1. Types of AI Agent Tools

• Data Tools Data tools are the workhorses for gathering, processing, and refining information. They enable agents to query databases, retrieve web data, or parse documents, creating the critical knowledge base an AI uses to generate insights. In many applications, these systems incorporate retrieval augmented generation (RAG) techniques. Traditional RAG methods pull in relevant external information to support generative models, while agentic RAG goes further by granting the agent autonomy—allowing it to decide when and what additional data to retrieve based on its goals. This dynamic retrieval makes the process not only reactive but also proactive in achieving task-specific outcomes.

• Action Tools Action tools empower an AI to affect change in its environment. They include APIs, control systems, or robotic actuators that transform decisions into real-world or digital actions. These tools enable the agent not just to talk about tasks but to execute them: from sending messages and updating records to controlling machines or interfacing with other software systems.

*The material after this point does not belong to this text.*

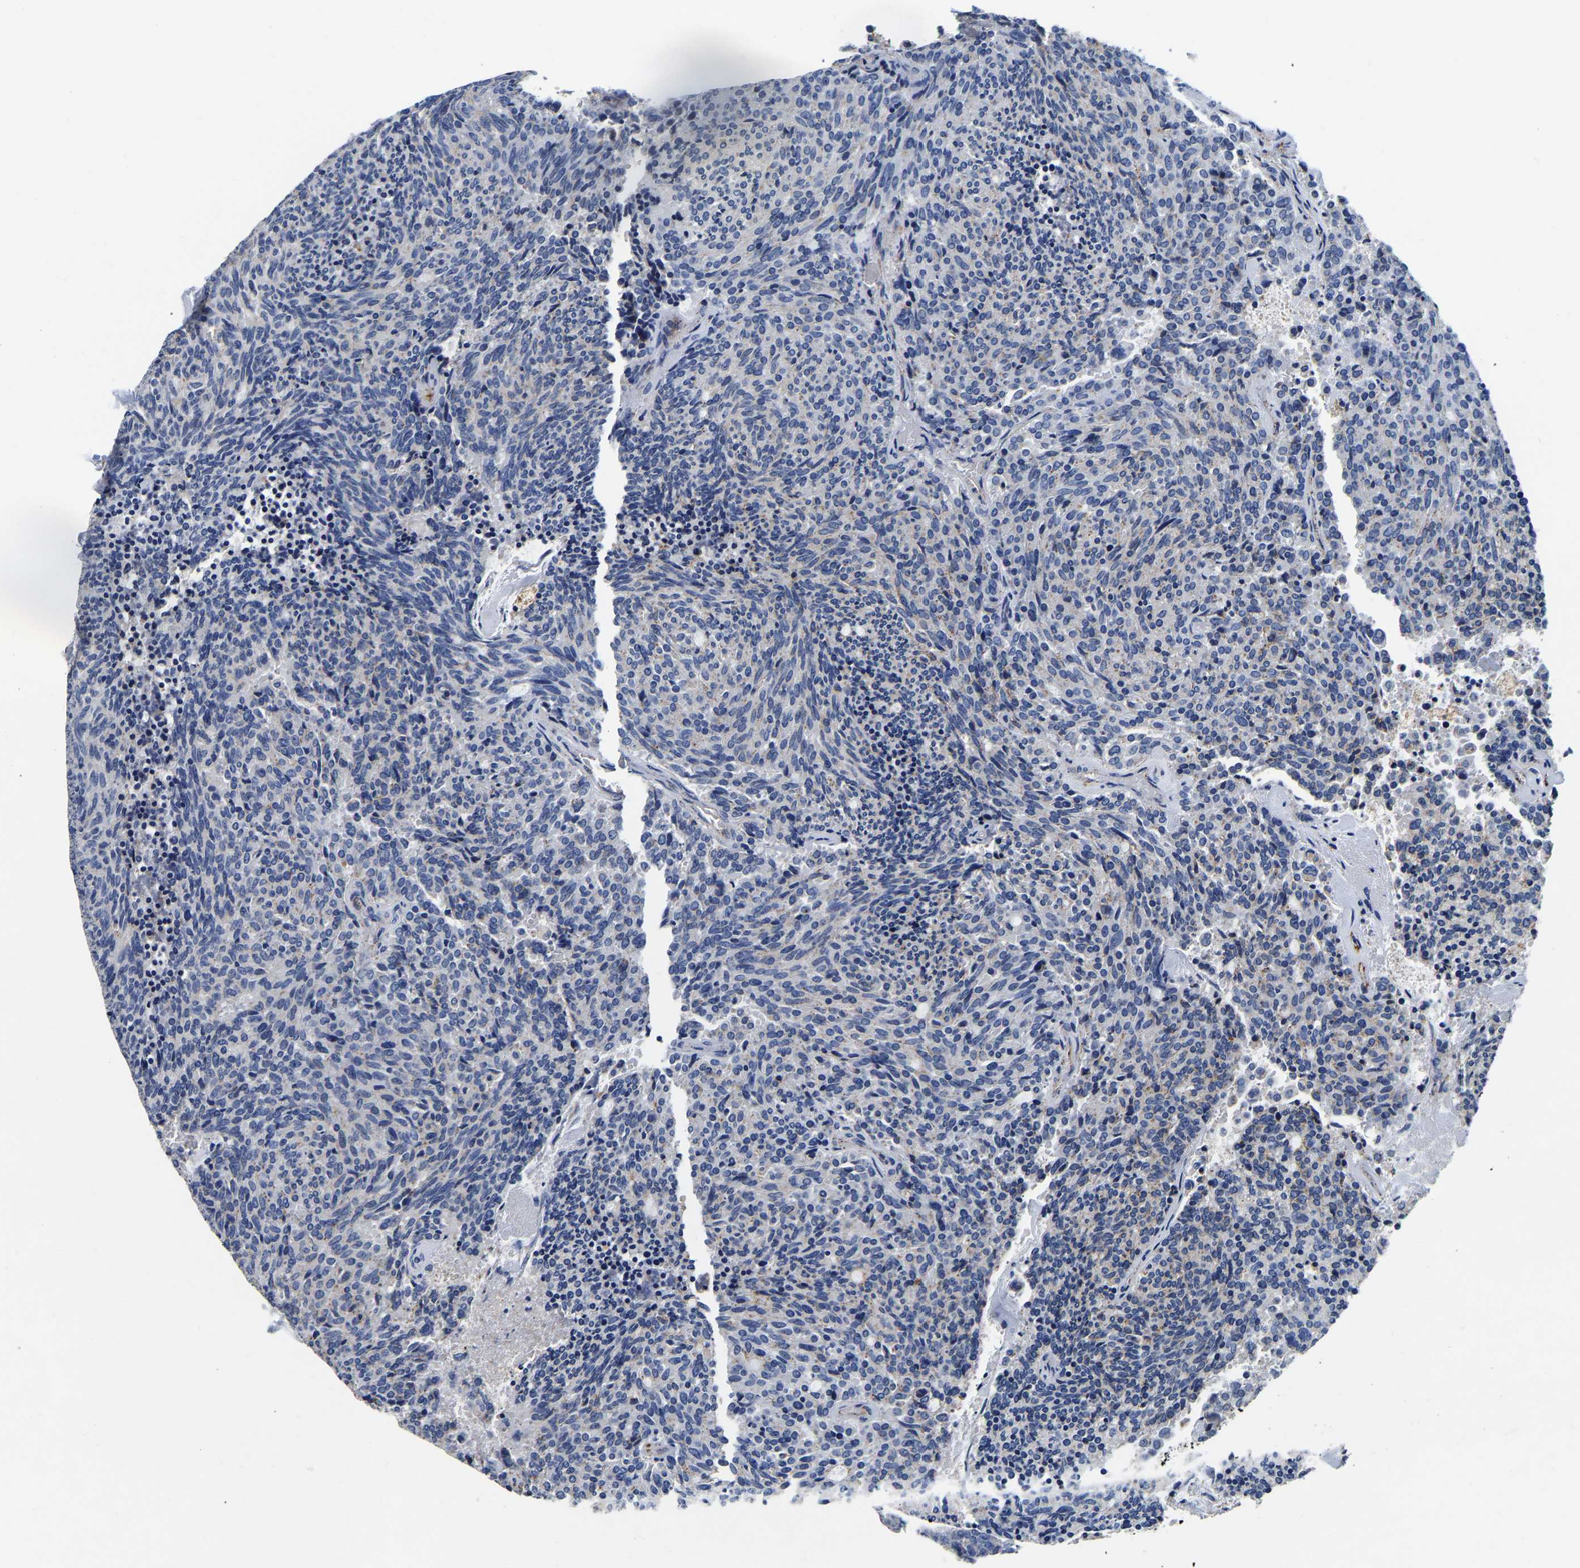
{"staining": {"intensity": "negative", "quantity": "none", "location": "none"}, "tissue": "carcinoid", "cell_type": "Tumor cells", "image_type": "cancer", "snomed": [{"axis": "morphology", "description": "Carcinoid, malignant, NOS"}, {"axis": "topography", "description": "Pancreas"}], "caption": "Immunohistochemistry histopathology image of neoplastic tissue: carcinoid stained with DAB (3,3'-diaminobenzidine) reveals no significant protein expression in tumor cells.", "gene": "GRN", "patient": {"sex": "female", "age": 54}}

• Orchestration Tools When complex tasks require multiple specialized agents or modules, orchestration tools step in as the conductors of the system. They manage workflows, coordinate tasks among various sub-agents, and ensure that all actions align with the overarching goals. This coordination is crucial in systems where different processes must work together seamlessly—whether they’re organized in a hierarchy or running in parallel.

2. Data vs. Agentic RAG

In traditional RAG, the agent uses a fixed strategy to retrieve information—essentially tapping into a data reservoir to enhance its responses. In contrast, agentic RAG embodies a more dynamic approach. Here, the agent actively determines what to fetch, when to fetch it, and how best to integrate that data into its outputs. This level of agency means the retrieval process adapts in real time, tailored to the context of the ongoing task and the agent’s evolving objectives.

3. Memory in AI Agents

Memory plays a pivotal role in the effectiveness of AI systems:

• Short-Term Memory This is the agent’s active workspace. It holds context during a conversation or session, enabling the AI to keep track of the immediate flow of information and maintain coherent interactions over the span of a single task or dialogue.

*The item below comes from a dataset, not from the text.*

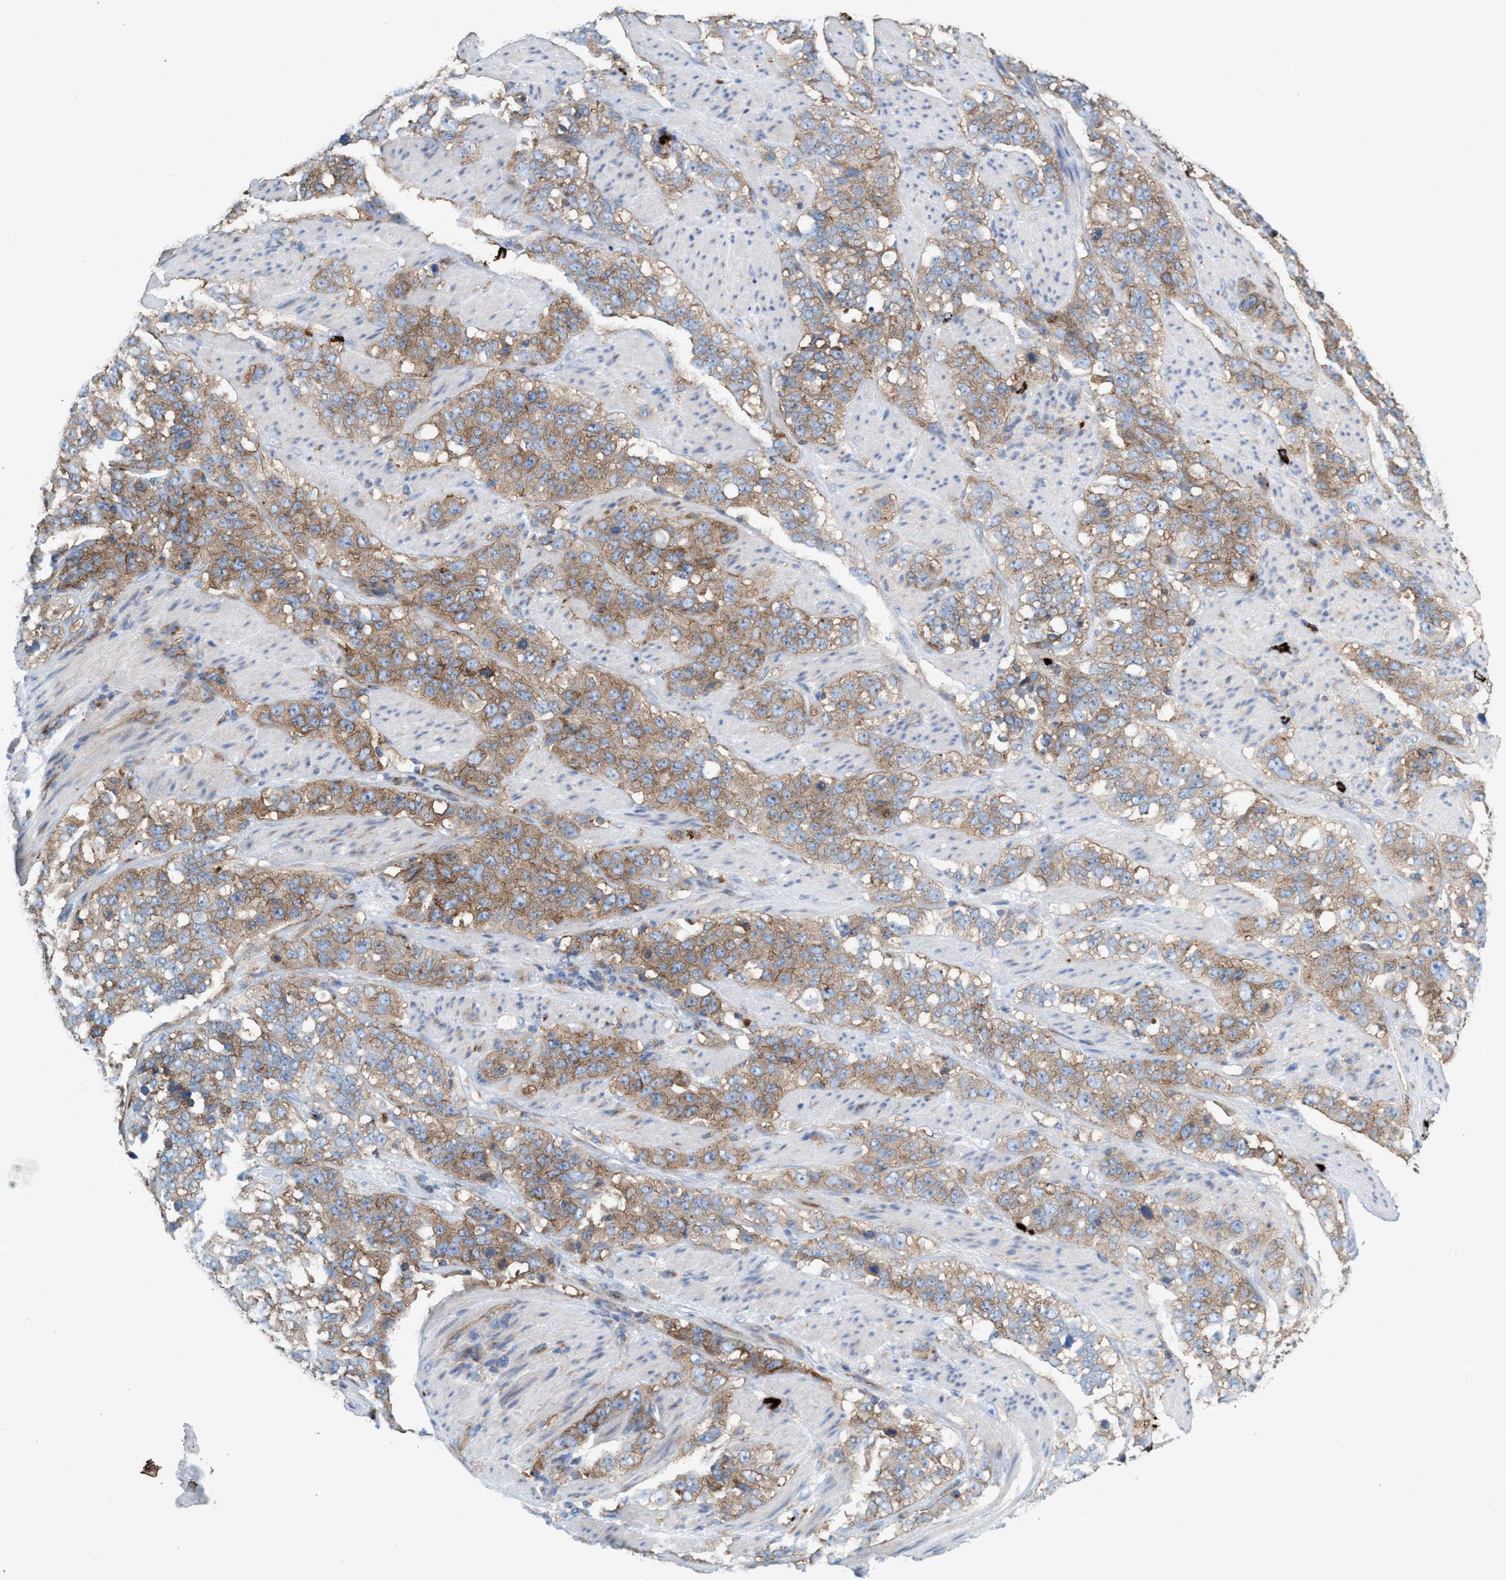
{"staining": {"intensity": "weak", "quantity": ">75%", "location": "cytoplasmic/membranous"}, "tissue": "stomach cancer", "cell_type": "Tumor cells", "image_type": "cancer", "snomed": [{"axis": "morphology", "description": "Adenocarcinoma, NOS"}, {"axis": "topography", "description": "Stomach"}], "caption": "Stomach cancer (adenocarcinoma) stained with IHC reveals weak cytoplasmic/membranous positivity in about >75% of tumor cells.", "gene": "NYAP1", "patient": {"sex": "male", "age": 48}}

• Long-Term Memory In contrast, long-term memory allows the agent to store information across multiple sessions. This could include user preferences, historical interactions, or accumulated experience. By leveraging long-term memory, AI agents can offer more personalized service over time and adapt their behavior based on past interactions.

4. Multi-Agent Architectures

Modern AI systems often deploy collaborative architectures to manage complex tasks:

• Multi-Agent Crews These are teams of agents that work on different aspects of a problem concurrently. Each agent may specialize in a particular domain, and together they pool their expertise to handle intricate or multifaceted challenges.

• Hierarchical Systems In a hierarchical setup, agents are arranged in layers. Higher-level agents set strategic goals and delegate tasks to lower-level ones, which handle more granular, tactical operations. This structure mirrors organizational hierarchies where executive decisions filter down to operational actions.

• Parallel Agents With parallel agents, multiple entities operate concurrently and independently on different subtasks. Their outputs are later integrated, enabling the overall system to perform large-scale tasks efficiently without the bottlenecks of serial processing.

Bringing It All Together

By combining data tools (especially those enhanced by agentic RAG), action tools, and orchestration tools, modern AI agents achieve a balance between data-driven insight and effective execution. Integrating short-term and long-term memory enhances contextual understanding and personalization, while multi-agent architectures—whether it be multi-agent crews, hierarchical systems, or parallel agents—allow for scalable and adaptive problem-solving. These design principles are key in enabling AI to operate with both autonomy and cohesion, dynamically adjusting its strategy to meet evolving challenges.